Local Megan's Laws don't make children safer

It’s good to see Pennsylvania towns finally admitting the fallacy behind local Megan’s Laws that restrict where sex offenders can live. Most predators aren’t hiding out in a neighborhood so they can snatch a child off the street. About 90 percent of child sexual abuse is committed by a person known to the victim, usually a family member.

That fact seems to be resonating now that the state Supreme Court has struck down Allegheny County’s Megan’s Law, which the court said banished sex offenders to “localized penal colonies” with little access to jobs or support from family or others, which are key needs in reducing recidivism.

Seven-year-old Megan Kanka was raped and murdered in 1994 in Hamilton Township, N.J., by a neighbor who was a twice-convicted child sex offender.

Since the court ruling in May, a number of the estimated 150 cities and towns in the state with such laws have considered or taken steps to wipe them off the books.

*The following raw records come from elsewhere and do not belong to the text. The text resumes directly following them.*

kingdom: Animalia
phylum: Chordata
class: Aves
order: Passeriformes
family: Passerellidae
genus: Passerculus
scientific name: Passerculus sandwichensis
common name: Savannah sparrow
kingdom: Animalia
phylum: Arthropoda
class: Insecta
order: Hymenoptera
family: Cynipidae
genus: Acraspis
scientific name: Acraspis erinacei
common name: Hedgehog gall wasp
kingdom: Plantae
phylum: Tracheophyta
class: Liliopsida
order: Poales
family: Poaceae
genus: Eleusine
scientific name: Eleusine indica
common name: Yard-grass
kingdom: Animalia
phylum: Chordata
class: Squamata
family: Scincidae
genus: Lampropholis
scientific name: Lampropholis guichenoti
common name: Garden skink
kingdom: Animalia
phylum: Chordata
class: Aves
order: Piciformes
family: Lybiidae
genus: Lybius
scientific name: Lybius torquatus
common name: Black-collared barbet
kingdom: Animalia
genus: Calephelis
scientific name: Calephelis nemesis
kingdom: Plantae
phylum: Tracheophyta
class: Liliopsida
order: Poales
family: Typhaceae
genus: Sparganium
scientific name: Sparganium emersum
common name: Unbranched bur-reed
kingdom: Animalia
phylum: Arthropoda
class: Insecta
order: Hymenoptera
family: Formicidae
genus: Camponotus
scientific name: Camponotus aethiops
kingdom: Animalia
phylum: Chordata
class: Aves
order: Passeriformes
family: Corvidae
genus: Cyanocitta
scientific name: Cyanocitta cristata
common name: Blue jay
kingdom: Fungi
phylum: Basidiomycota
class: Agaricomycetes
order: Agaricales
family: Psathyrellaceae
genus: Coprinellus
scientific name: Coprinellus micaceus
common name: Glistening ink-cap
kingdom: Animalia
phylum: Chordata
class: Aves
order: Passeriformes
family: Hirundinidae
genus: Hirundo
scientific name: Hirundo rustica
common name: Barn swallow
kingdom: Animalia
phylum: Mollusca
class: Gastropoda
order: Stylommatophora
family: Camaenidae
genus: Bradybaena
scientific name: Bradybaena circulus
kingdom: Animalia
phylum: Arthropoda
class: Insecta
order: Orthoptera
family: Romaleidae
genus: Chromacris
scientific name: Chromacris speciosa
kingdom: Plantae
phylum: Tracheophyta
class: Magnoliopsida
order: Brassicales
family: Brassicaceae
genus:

Others should follow suit before they are forced by the courts, or by municipal insurance carriers trying to avoid liability.

New Jersey towns took similar action after that state Supreme Court ruled in 2009 that residency restrictions were invalid. The local laws expand on the states’ Megan’s Laws, which require convicted sex offenders to report their addresses to police. Police also distribute fliers to notify residents when a dangerous predator moves into a neighborhood.

But the tougher local laws take communities down a slippery legal slope by also prohibiting sex offenders from living near schools, parks, day-care centers, and other places where children might congregate. Such restrictions are inherently unfair because they can essentially make an entire town off-limits.

The laws also undermine public safety by giving residents a false sense of security, focusing on “stranger danger” when a predator is more likely to be someone a child knows and trusts.

Residency restrictions also serve to drive paroled offenders underground, hiding their identities so they can live wherever they want. The public is better protected when parole officers know exactly where sex offenders are living and are able to monitor them regularly.

The local Megan’s Laws are an overly broad response to horrific crimes. Pennsylvania has 11,244 registrants on its sex-offender website. Towns should use that resource to protect the public, rather than impose counterproductive residency restrictions.